The Millennium Development Goals have already been a tremendous success – no matter to what extent they will be achieved by 2015. Never before did any international agenda to fight poverty have such a lasting impact on public debate around the world. The UN has a history of pledges to provide healthcare, primary education or safe water to everyone. But they were never taken seriously enough to remember them ten years later.

The strongest point of the MDGs is that they address poverty in a comprehensive manner. They tackle vital issues such as healthcare, education, food, environmental sustainability and work. To rise to the challenges in all different fields, policymakers need a coherent approach. The MDG agenda cannot be reached merely by throwing money at the problems in sector programmes.

The MDG’s weak point thus corresponds to its strong one. They are ultimately about symptoms of poverty. They do not provide leaders with the keys to flourishing markets and prospering communities. No doubt, policies must still be drafted in national ownership, and international aid cannot compensate for shortcomings of governance.

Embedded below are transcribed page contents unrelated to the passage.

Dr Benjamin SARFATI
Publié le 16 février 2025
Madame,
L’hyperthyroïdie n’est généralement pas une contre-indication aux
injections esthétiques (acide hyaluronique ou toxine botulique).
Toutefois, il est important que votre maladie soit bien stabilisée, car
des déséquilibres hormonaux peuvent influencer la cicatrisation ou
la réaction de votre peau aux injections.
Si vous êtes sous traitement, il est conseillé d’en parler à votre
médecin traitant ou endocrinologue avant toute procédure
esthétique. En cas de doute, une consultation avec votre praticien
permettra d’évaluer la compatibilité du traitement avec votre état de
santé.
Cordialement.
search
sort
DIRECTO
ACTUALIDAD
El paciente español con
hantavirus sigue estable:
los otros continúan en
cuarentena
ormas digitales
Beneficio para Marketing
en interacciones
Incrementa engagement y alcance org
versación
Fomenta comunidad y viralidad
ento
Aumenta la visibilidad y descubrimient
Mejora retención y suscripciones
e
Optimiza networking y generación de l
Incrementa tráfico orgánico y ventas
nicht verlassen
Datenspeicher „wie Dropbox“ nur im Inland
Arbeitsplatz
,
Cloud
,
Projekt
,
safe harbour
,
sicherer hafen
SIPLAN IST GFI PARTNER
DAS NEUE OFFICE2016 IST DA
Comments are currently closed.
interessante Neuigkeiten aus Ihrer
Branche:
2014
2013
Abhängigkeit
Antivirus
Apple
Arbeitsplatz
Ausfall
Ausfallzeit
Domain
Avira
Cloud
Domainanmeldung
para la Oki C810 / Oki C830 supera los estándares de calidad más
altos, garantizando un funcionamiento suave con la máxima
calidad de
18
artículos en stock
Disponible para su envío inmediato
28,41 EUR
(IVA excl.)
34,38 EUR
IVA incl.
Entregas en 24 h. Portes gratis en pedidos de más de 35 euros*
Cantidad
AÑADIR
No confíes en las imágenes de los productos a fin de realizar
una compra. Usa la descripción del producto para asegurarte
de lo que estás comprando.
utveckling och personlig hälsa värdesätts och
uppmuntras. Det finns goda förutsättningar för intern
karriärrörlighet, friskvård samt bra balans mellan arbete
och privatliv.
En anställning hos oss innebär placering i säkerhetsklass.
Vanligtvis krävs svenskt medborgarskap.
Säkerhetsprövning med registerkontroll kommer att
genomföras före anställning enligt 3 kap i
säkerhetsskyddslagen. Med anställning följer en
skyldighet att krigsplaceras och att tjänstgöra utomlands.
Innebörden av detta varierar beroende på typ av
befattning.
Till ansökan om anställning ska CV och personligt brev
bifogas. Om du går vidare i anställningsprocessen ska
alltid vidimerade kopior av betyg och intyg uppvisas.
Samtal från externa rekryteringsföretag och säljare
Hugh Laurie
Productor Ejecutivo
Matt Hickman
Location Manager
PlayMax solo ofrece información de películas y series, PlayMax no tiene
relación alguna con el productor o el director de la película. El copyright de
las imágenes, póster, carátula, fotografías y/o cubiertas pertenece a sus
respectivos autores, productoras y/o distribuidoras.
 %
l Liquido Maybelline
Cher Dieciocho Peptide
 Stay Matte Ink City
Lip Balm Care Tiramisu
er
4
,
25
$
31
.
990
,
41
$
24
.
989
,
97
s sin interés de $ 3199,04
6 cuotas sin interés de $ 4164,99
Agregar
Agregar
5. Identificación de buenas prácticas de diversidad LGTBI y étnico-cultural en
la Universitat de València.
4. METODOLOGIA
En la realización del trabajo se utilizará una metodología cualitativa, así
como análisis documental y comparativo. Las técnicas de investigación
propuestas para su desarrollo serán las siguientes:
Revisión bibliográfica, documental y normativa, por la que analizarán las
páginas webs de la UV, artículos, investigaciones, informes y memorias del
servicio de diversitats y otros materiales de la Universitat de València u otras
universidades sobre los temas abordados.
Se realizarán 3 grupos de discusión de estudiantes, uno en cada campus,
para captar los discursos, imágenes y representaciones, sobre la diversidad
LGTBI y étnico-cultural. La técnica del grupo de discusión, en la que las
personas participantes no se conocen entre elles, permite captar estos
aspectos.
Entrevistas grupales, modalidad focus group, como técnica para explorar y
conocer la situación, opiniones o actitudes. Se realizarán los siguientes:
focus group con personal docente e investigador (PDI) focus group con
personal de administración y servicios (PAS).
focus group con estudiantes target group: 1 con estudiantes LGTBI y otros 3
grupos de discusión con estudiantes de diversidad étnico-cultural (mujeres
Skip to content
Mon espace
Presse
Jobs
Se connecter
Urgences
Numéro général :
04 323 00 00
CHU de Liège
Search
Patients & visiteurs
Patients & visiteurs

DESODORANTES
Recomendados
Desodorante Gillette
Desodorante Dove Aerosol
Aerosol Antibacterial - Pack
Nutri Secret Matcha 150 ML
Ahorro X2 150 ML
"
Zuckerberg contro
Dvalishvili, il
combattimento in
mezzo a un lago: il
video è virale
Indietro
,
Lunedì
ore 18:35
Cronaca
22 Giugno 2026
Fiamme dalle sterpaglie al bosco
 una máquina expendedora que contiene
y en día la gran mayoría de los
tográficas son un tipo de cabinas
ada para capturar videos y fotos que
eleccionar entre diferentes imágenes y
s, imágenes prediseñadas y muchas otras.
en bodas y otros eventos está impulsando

The first decade of the new Millennium started promisingly. Spectacular economic growth in Asia led to fast rising commodity demand. As prices for mineral and agricultural raw materials rose, the economies of many developing countries in all parts of the world began to expand. For several years, things looked bright. New business opportunities arose, companies were making solid profits and, small wonder, poverty was in decline.

It didn’t stay that way. First, a severe food crisis struck in early 2008. Cereal prices were driven up by demand from rich nations that started to invest in biofuels and from emerging-market countries, where many people became able to afford fancier food, including meat, the production of which depends on feedstuff. Suddenly, staple food became unaffordable for masses of people in developing countries. This trend showed that poverty is sometimes exacer­bated in spite of economic growth.

Next came the global financial crisis. Though the group of – by now 20 – leading economies managed to coordinate their action and prevent a global depression, the crisis is far from over. This year, it flared up in Greece’s and Ireland’s sovereign debt problems and in an international debate on “currency wars” with irritating, protectionist undertones. It remains to be seen how the international community will eventually disentangle itself from the massive failure of the financial sector in 2008.

The most depressing story, however, is that there is hardly any progress on mitigating climate change. This human-made phenomenon is a fact of physics. Scientists understand that the impact will be tremendous – without being able to tell just how bad things will be. Pakistan’s floods and Russia’s forest fires in summer were harsh omens – and only the most spectacular cases of extreme weather hurting peoples’ livelihoods this year.

Progress in achieving the MDGs is welcome, indicating a decline in the symptoms of poverty. But progress on climate protection would be at least as important, because otherwise targets will only become more difficult to achieve in future. Let’s hope that world leaders move ahead in Cancún. The run up to that summit, however, was less than promising.